### Aufgabenstellung
1. Prüfen Sie, ob die Aussagen (a), (b) und (c) mit dem Brief vom 22. Oktober 1940 übereinstimmen. Antworten Sie jeweils mit Ja oder Nein und belegen Sie dies mit einem wörtlichen Zitat aus dem Brief.

(a) Mit dem Schreiben wurde bereits zweimal begonnen.
(b) Inge G. ist vom Arbeitsdienst zurückgekehrt.
(c) Der Junge hat in der Nacht ruhig durchgeschlafen.
2. Führen Sie den Brief vom 22. Oktober 1940 im Anschluss an seinen letzten Satz fort.

### Textauszug
"""

Dienstag, am 22. Oktober 1940 in Kamenz.

Herzallerliebster! Mein lieber, guter [Roland]! Geliebter mein!

Endlich ist er da Dein lieber Bote vom Freitag. Hab Dank dafür! Du mein [Roland]. Es hat mir so wohl getan, Du! Alles, was Du mir schreibst. Liebster, nun ist es als wärst bei mir gewesen, Du!

Heute geht mir alles durcheinander, Du. Zweimal hab ich schon begonnen mit Schreiben. Erst kam die Pfefferkuchenfrau aus Pulsnitz. Dann Rachels Kinder, um unser Kind zu bestaunen, ach da konntest Du aber Leben in der Bude sehen! Dann kam Inge G., die ist vom Arbeitsdienst zurück. Sie besucht ihren Vater im Büro über mittag. Dann kommt sie nochmal wieder. Um 5 [Uhr] geht ihr Zug zurück.

½ 1, wir wollen gleich essen. Ich muß ja heut auch meinen Koffer packen Du! Für die Heimfahrt. Ach, dann habe ich wieder Zeit für Dich mein Hubo!

Heute Nacht ist mir der Jung aus dem Bett gerutscht u. ich war selbst immer wach, ich bin es nicht gewöhnt mit Kindern zu schlafen. Heimweh hatte der kleine, er tat mir so leid. Und ich habe ihn ganz lieb getröstet bis er endlich einschlief.

Mein [Roland]! Für heute kann ich Dir nicht mehr schreiben. Es ist keine Andacht Mein Roland! Morgen mehr. Ich habe Dich lieb Du, von ganzem Herzen. Ich denke immer Dein in Liebe, in Treue und in Dankbarkeit Mein Roland! Geliebter mein!

"""

### Datensätze
"""

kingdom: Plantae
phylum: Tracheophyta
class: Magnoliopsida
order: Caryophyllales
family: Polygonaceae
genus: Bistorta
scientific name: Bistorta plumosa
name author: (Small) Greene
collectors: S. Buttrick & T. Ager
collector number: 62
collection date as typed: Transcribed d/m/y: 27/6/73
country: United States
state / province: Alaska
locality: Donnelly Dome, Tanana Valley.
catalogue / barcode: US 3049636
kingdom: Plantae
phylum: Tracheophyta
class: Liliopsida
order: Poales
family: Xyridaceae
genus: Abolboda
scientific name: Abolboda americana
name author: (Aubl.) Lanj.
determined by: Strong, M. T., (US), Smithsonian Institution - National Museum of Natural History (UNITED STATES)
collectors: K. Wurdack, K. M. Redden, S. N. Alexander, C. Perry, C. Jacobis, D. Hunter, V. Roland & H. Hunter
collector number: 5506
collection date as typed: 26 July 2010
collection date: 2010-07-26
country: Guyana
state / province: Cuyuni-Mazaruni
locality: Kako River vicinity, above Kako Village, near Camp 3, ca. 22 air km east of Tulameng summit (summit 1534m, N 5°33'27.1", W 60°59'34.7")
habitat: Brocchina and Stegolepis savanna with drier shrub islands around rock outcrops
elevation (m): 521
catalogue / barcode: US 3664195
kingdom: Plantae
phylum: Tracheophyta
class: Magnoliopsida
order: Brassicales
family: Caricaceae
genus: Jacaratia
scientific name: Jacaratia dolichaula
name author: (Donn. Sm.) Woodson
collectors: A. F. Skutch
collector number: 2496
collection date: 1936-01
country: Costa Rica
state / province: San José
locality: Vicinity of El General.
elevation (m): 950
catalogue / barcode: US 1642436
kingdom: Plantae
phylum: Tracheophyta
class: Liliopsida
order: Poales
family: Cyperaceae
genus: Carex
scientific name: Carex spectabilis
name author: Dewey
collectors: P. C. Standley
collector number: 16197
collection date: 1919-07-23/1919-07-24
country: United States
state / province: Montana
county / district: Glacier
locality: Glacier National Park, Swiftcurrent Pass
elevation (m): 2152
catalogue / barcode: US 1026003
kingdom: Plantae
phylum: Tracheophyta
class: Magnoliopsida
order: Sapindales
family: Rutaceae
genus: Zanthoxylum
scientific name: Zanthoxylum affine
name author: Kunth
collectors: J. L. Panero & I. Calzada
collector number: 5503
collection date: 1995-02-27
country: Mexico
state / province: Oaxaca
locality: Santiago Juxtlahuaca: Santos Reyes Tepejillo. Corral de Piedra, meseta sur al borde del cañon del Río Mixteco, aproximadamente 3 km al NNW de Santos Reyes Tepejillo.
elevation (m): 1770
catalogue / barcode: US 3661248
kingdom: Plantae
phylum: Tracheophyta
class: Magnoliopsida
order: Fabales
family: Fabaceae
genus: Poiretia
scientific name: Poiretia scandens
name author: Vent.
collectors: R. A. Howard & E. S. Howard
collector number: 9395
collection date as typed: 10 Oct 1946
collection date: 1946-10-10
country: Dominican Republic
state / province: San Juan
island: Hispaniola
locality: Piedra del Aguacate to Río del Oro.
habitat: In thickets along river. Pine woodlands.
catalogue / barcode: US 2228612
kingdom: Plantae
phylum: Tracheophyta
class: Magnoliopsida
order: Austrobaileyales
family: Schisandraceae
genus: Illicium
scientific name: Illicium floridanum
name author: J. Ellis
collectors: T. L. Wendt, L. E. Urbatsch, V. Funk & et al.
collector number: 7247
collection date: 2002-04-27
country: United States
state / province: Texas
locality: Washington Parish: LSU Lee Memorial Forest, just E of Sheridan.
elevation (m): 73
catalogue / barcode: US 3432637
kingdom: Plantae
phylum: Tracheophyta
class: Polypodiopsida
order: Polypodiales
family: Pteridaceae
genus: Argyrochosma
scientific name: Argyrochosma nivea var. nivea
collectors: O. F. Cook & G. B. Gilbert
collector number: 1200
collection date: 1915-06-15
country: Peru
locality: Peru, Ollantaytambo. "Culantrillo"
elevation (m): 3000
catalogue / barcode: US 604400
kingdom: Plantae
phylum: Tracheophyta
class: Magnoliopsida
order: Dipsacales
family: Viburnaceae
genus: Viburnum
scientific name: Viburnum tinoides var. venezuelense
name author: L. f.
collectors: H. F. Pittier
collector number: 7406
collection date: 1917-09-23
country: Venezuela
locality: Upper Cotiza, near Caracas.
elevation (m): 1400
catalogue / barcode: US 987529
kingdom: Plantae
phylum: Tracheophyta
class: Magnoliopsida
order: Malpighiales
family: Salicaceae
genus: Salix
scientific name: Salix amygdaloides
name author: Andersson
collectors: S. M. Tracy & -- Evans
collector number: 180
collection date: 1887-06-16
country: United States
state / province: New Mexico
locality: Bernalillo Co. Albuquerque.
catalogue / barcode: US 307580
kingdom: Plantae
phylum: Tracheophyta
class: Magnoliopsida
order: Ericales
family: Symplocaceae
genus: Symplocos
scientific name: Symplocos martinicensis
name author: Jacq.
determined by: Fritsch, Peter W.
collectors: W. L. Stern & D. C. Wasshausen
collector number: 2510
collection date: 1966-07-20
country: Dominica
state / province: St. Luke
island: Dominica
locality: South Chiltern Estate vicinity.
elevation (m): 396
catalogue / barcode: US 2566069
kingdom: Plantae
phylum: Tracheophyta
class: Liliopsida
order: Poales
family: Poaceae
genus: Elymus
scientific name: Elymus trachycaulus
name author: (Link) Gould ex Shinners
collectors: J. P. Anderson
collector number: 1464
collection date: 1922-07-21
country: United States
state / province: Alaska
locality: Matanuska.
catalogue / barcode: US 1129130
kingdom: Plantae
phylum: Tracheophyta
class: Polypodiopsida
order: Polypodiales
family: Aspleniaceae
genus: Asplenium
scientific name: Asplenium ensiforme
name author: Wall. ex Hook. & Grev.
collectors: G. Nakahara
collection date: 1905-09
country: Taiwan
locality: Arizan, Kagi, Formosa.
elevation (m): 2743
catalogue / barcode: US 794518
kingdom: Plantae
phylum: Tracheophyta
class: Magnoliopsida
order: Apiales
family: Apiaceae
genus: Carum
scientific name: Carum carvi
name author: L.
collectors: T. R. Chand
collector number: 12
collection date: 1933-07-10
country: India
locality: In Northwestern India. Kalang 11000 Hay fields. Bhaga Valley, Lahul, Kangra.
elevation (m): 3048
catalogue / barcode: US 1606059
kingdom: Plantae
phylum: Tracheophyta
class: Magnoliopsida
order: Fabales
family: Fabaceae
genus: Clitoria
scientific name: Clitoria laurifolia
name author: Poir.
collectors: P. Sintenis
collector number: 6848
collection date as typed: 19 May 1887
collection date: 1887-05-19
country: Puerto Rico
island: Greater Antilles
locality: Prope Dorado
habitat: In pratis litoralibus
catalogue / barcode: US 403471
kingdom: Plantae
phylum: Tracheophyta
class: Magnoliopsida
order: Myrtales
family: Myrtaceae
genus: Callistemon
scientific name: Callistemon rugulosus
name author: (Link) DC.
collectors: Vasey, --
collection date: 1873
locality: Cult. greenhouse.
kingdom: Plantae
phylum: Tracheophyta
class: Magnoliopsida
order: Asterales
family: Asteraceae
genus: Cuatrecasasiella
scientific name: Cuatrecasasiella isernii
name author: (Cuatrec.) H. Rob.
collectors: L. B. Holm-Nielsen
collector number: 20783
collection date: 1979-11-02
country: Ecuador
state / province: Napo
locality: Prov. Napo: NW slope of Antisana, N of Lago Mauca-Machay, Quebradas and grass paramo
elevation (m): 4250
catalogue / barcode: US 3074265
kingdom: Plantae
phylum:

"""

### Lösungen
1.
(a) Ja: „Zweimal hab ich schon begonnen mit Schreiben.“
(b) Ja: „Dann kam Inge G., die ist vom Arbeitsdienst zurück.“
(c) Nein: „Heute Nacht ist mir der Jung aus dem Bett gerutscht“

2.
Auf Wiedersehen!

Deine Holde.

Lieber [Roland]! Nun endlich mal Nachricht: Deine Zivilsachen sind schon lange gut und wohlbehalten hier eingetroffen; das soll ich Dir mit herzlichen Grüßen von den Eltern bestellen!! Sie schreiben Dir nun wieder, wenn ich fort bin, sonst haben sie ja alles durch mich erfahren.

Du! Weißt was sie jetzt spielen im Radio?

Mein Herr Marquis!!!

Wie auf Kommando sagen Mutter und ich: Horch, der Großel [sic]!

Gestern abend sang einer das schöne Lied: Du holde Kunst  — ganz still hab  ich gelauscht, mein [Roland]! Ich dachte zurück nach Lichtenhain, wo ich es zum ersten Male hörte. Von Dir gesungen in der Kirche, ganz allein für mich sangst Du, Liebster. Denkst auch Du noch manchmal zurück? Ja, Du auch.

Du fragtest mich ja schon einmal, ob ich noch am die 13 ..... denke! O Du! Du! Wie könnte ich die selige Zeit vergessen? [Siehe Ausschnitt aus dem Brief.]


Es ist so wundersam, so schön zurückzudenken an die Stunden im Märchenschloß zu Lichtenhain. Aber jetzt ruft mich die grausame Wirklichkeit. Du, grausam nenne ich heute alles, was mich stört im Gedenken an Dich, mein Lieb.

Auf Wiedersehen!

Deine [Hilde].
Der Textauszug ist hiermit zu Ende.